**Work request 1**
Please reproduce the YPO procurement article word for word from "While G-Cloud –" to "Crown Commercial Service.".

**Provided passage**
# # # #

In a statement issued in response to enquiries from PublicTechnology, Agnieszka Gajli, strategic procurement manager at YPO, said that new procurement laws will help the procurement organisation deliver a framework that helps establish parity between customers and suppliers.

“We will officially procure this solution under new Procurement Act 2023 and Procurement Regulations 2024 and use the new regime flexibility in designing a solution that will help to create a level playing field between a public sector buyer and the software seller,” she said. “This framework is available to the public sector – including local authorities and schools.”

While G-Cloud – which was first created in 2012, and is expected to shortly appoint suppliers to its 14th iteration – will be familiar to most public sector tech buyers, its near namesake is not affiliated to the long-standing buying vehicle, run by the Crown Commercial Service.

“It will be a competing solution and not linked to the CCS solution, [and] will focus on supporting YPO’s customers in maximising the value of technology,” Gajli said.

Suppliers – or potential buyers – interested in taking part in the consultation phase are asked to contact the YPO procurement manager by 5 July.

The buying group will conduct “a series of market-engagement events to be held in July and August 2024 at which YPO and the participating organisations will be required to make a formal presentation”.

YPO was founded in 1974 to support procurement across 13 local councils around Yorkshire and north west England – which remain the collective owners of the organisation. This includes councils representing: Barnsley; Bolton; Bradford; Calderdale; Doncaster; Kirklees; Knowsley; North Yorkshire; Rotherham; St Helens; Wakefield; Wigan; and York.

The organisation now operates 100 frameworks, which feature a cumulative tally of 23,000 products and services.

“YPO supplies products and services to a wide range of customers including schools, local authorities, charities, emergency services, public sector and other businesses such as nurseries and care homes,” the organisation’s website says. “We’re 100% publicly owned, by 13 local authorities, which means the profits we make are returned to our public sector customers, delivering even better value for money.”

It adds: “As we can combine your demands with our other customers, we can negotiate a better deal for you than if you tried on your own. All of this means that you receive the best possible range and prices without ever having to compromise on service or quality.”

Other procurement groups operating a similar model including the education-focused ESPO and CPC consortia, as well as NEPO – which is governed by 12 local authorities across the north east, and will support YPO in delivering the Alpha G-Cloud framework.

# # # #

**Given data**
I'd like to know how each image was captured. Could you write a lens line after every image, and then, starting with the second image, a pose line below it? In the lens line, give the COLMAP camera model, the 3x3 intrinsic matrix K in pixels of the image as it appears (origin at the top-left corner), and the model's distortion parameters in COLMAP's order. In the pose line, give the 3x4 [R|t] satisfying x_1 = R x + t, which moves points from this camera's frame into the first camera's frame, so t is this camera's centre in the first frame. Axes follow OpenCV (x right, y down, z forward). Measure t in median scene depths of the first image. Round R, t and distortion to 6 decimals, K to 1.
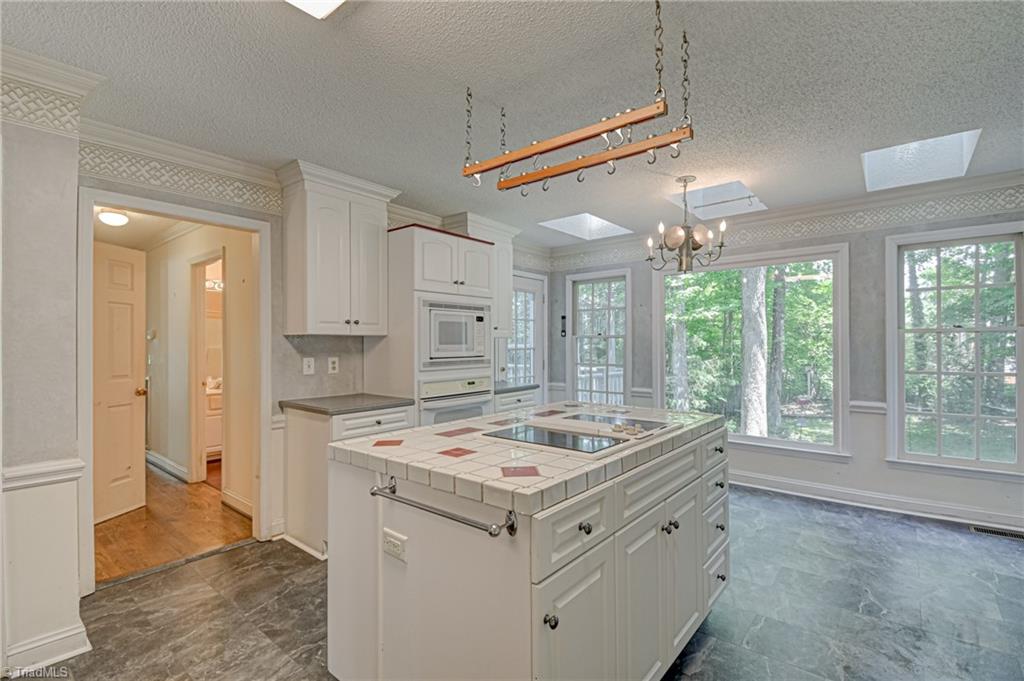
lens RADIAL K [[471.9, 0, 512.0], [0, 471.9, 340.5], [0, 0, 1]] dist [0.000851, 0.000018]
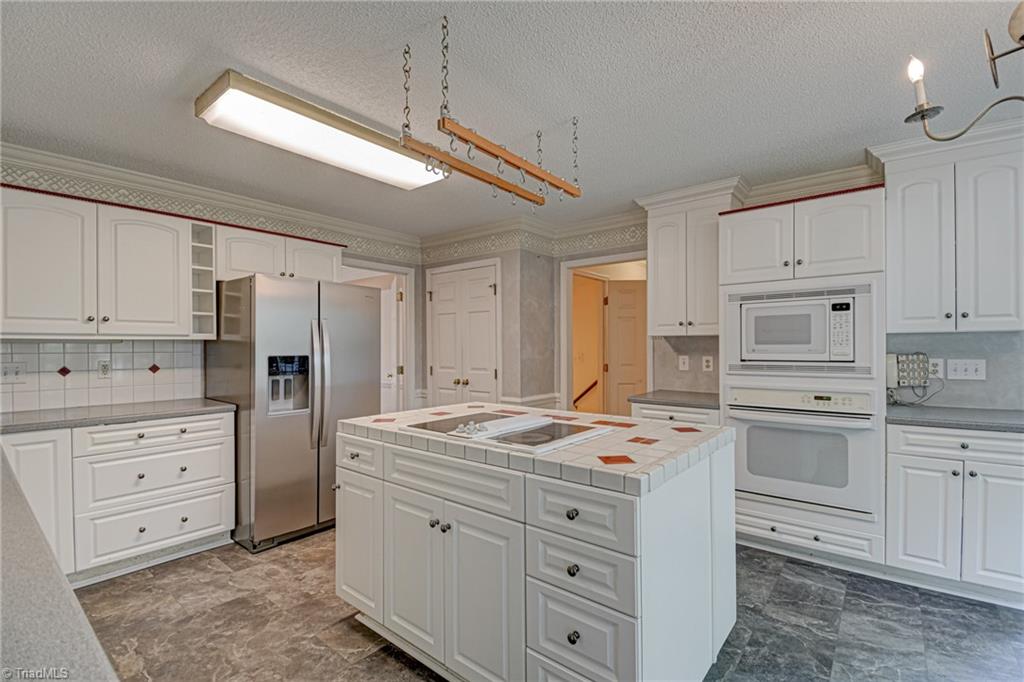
lens RADIAL K [[453.5, 0, 512.0], [0, 453.5, 341.0], [0, 0, 1]] dist [0.000473, 0.000090]
pose [[0.006927, -0.004484, -0.999966, 0.644634], [0.013012, 0.999906, -0.004393, 0.000459], [0.999891, -0.012981, 0.006985, 0.562793]]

# # # #

**Work request 2**
How many lines of the records contain the string "pose"? Reply with the number alone.

**Answer box 1**
While G-Cloud – which was first created in 2012, and is expected to shortly appoint suppliers to its 14th iteration – will be familiar to most public sector tech buyers, its near namesake is not affiliated to the long-standing buying vehicle, run by the Crown Commercial Service.

**Answer box 2**
2